Data to process Start Marker
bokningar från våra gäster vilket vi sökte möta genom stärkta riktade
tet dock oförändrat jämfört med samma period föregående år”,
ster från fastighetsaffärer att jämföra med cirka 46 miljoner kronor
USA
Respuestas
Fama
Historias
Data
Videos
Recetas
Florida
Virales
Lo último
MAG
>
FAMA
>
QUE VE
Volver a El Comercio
Data to process End Marker
Data to process Start Marker
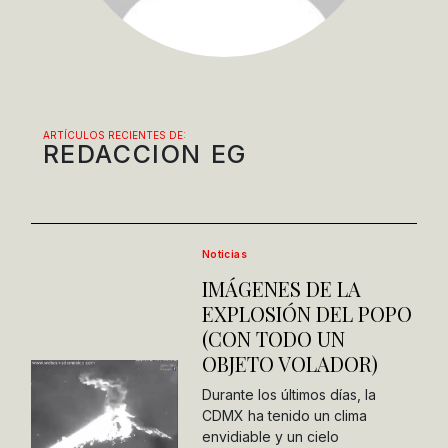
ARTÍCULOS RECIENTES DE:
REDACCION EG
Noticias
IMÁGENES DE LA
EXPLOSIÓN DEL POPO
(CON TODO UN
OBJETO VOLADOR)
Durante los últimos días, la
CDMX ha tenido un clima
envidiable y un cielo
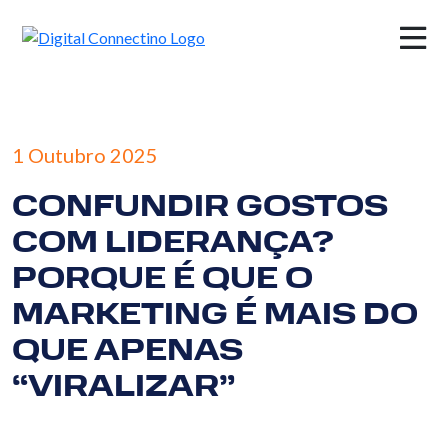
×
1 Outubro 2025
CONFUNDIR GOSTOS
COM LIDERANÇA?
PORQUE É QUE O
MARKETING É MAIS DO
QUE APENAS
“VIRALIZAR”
Data to process End Marker
◆ **Your task**:
In the entries above, how many lines contain the word "från"? Answer with the number only.

◆ **Answer box**:
2